Gary B. Nash, First City: Philadelphia and the Forging of Historical Memory.  Philadelphia: University of Pennsylvania Press, 2002. 368 pp. ISBN:  0-8122-3630-0.  $34.95 cloth.

 

In First City, Gary Nash argues that historical memory reflects the concerns and conflicts of the present as much as the reality of the past. In particular, the nineteenth-century leaders of the city’s major historical institutions, dismayed by rapid social, economic, and cultural change, invented and idolized a harmonious, heroic, and relatively homogenous past embodied by William Penn and the heroes of the Revolution. In preserving the memory of these founders, the leaders of these organizations – most notably the American Philosophical Society, the Historical Society of Pennsylvania, and the Library Company of Philadelphia – hoped to provide a model of virtue and order for their own troubled times. Their efforts, however, constantly ran up against alternative narratives of the past championed by the very people whose disorderly behavior they wished to correct.

Nash’s chapters follow a roughly chronological structure, beginning with the city’s founding and following its many transformations: into a major commercial seaport in the colonial period, a political center during the Revolution, and an industrial metropolis in the nineteenth century. Each chapter both chronicles significant developments during the relevant time period and discusses how Philadelphians – especially the leaders of the major historical institutions – chose to commemorate some pieces of that history while ignoring others.

In the process of writing a book on historical memory, Nash composes a highly readable overview of Philadelphia history. Though he “makes no claim to comprehensiveness” (9), he successfully integrates many important themes from recent historiography. These range from the analysis of visual media such as portraits, political cartoons, and lithographs to extensive discussions of the experiences of women, Irish Catholics and African-Americans.
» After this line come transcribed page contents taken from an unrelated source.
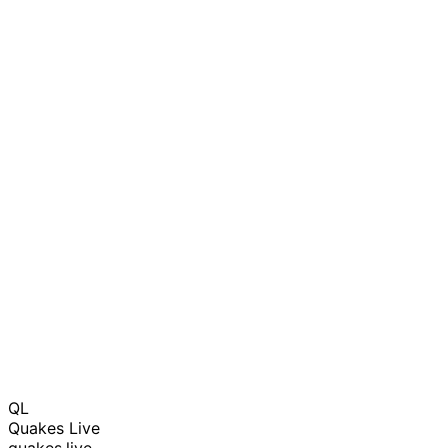
QL
Quakes Live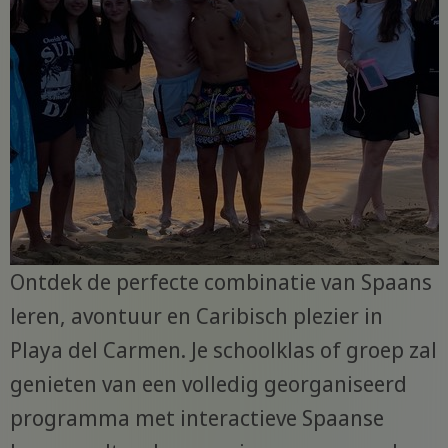
Ontdek de perfecte combinatie van Spaans
leren, avontuur en Caribisch plezier in
Playa del Carmen. Je schoolklas of groep zal
genieten van een volledig georganiseerd
programma met interactieve Spaanse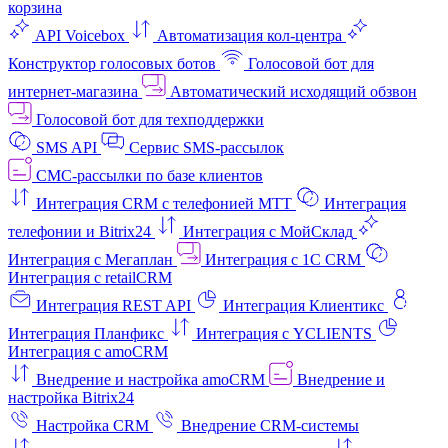
корзина
API Voicebox
Автоматизация кол‑центра
Конструктор голосовых ботов
Голосовой бот для
интернет‑магазина
Автоматический исходящий обзвон
Голосовой бот для техподдержки
SMS API
Сервис SMS-рассылок
СМС-рассылки по базе клиентов
Интеграция CRM с телефонией МТТ
Интеграция
телефонии и Bitrix24
Интеграция с МойСклад
Интеграция с Мегаплан
Интеграция с 1C CRM
Интеграция с retailCRM
Интеграция REST API
Интеграция Клиентикс
Интеграция Планфикс
Интеграция с YCLIENTS
Интеграция с amoCRM
Внедрение и настройка amoCRM
Внедрение и
настройка Bitrix24
Настройка CRM
Внедрение CRM-системы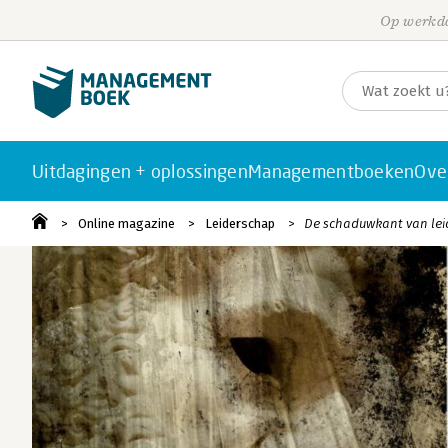
Op werkda
Uitdagingen + oplossingen
Managementboeken
Ove
Online magazine
Leiderschap
De schaduwkant van le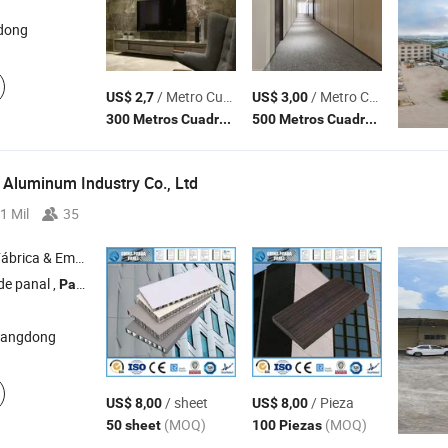
ndong
/ Metro Cuadrado
/ Metro Cuadrado
US$ 2,7
US$ 3,00
(MOQ)
(MOQ)
300 Metros Cuadrados
500 Metros Cuadrados
Aluminum Industry Co., Ltd
1 Mil
35
& Empresa Comercial
de panal ,
de panal de aluminio ,
de aluminio ,
compuest
Panel
Panel
Panel
uangdong
/ sheet
/ Pieza
US$ 8,00
US$ 8,00
(MOQ)
(MOQ)
50 sheet
100 Piezas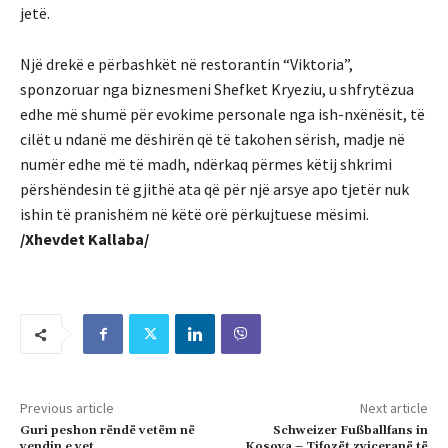
jetë.
Një drekë e përbashkët në restorantin “Viktoria”,
sponzoruar nga biznesmeni Shefket Kryeziu, u shfrytëzua
edhe më shumë për evokime personale nga ish-nxënësit, të
cilët u ndanë me dëshirën që të takohen sërish, madje në
numër edhe më të madh, ndërkaq përmes këtij shkrimi
përshëndesin të gjithë ata që për një arsye apo tjetër nuk
ishin të pranishëm në këtë orë përkujtuese mësimi.
/Xhevdet Kallaba/
Previous article
Next article
Guri peshon rëndë vetëm në
Schweizer Fußballfans in
vendin e vet
Kosova – Tifozët zviceranë të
All these narrative threads illustrate the breadth of human experience and cultural production that the city’s historical institutions chose to ignore, seriously limiting the sources available to later historians. The reader may well wish for greater detail on specific points, as few individuals or events receive more than a few paragraphs of text. Such brevity is the price of the book’s thematic breadth, however. Those who wish for more information on a given topic need only follow Nash’s footnotes, which point to a wide array of both primary and secondary sources.

At times, the author devotes too much of his text to comments on particular artifacts or document collections. In consequence, parts of the book – especially in the early chapters – feel like a guide to the holdings of Philadelphia’s museums and archives. This emphasis on archival minutia occasionally weighs down the narrative. When found in more moderate doses, however, the accounts of the production, collection and preservation of manuscripts, artwork, and other materials add considerably to his analysis of the politics of memory-making. Such examples successfully illustrate that the collectors never entirely controlled the historical record they helped create. Moreover, they could not prevent later historians from forming interpretations of documents that differed sharply from their own.

In some respects, Nash’s analysis of the tension between the history promoted by the major collecting institutions and the historical memory of most Philadelphians echoes John Bodnar’s study of commemorative events in the twentieth century.[1] Both historians emphasize how contemporary concerns shape conflict over historical memory. In addition, both describe such conflict as a clash between “official,” nationalistic, elite-based versions of history and more critical narratives voiced by those challenging the status quo. First City adds significantly to this line of interpretation by applying it to nineteenth-century historical institutions, but Nash might well have emulated Bodnar’s more incisive analysis of the ideologies and tactics of those battling over historical memory. Too often, Nash’s accounts of such debates merely skim the surface of such issues. While this style works well in his broad overview of city history, struggles over the meaning of the past warrant a more thorough discussion.

Nevertheless, First City makes a significant contribution to the growing literature on historical memory in the United States. Its accessible prose and thematic breadth will appeal to nonacademic readers interested in the history of Philadelphia as well as scholars looking for a solid synthesis of recent scholarship on the city. Its abundant and well-captioned illustrations complement the text well and add significantly to the pleasure of reading. Above all, the book gives much needed attention to the social and political context in which archival holdings have come into existence. First City thus reminds historians of the extent to which the preoccupations of long-dead archivists place constraints on the sources available to us and, by extension, influence the history we write.

 

Rob Harper

University of Wisconsin Madison

 



[1] John E. Bodnar, Remaking America: Public Memory, Commemoration, and Patriotism in the Twentieth Century (Princeton, NJ: Princeton University Press, 1992).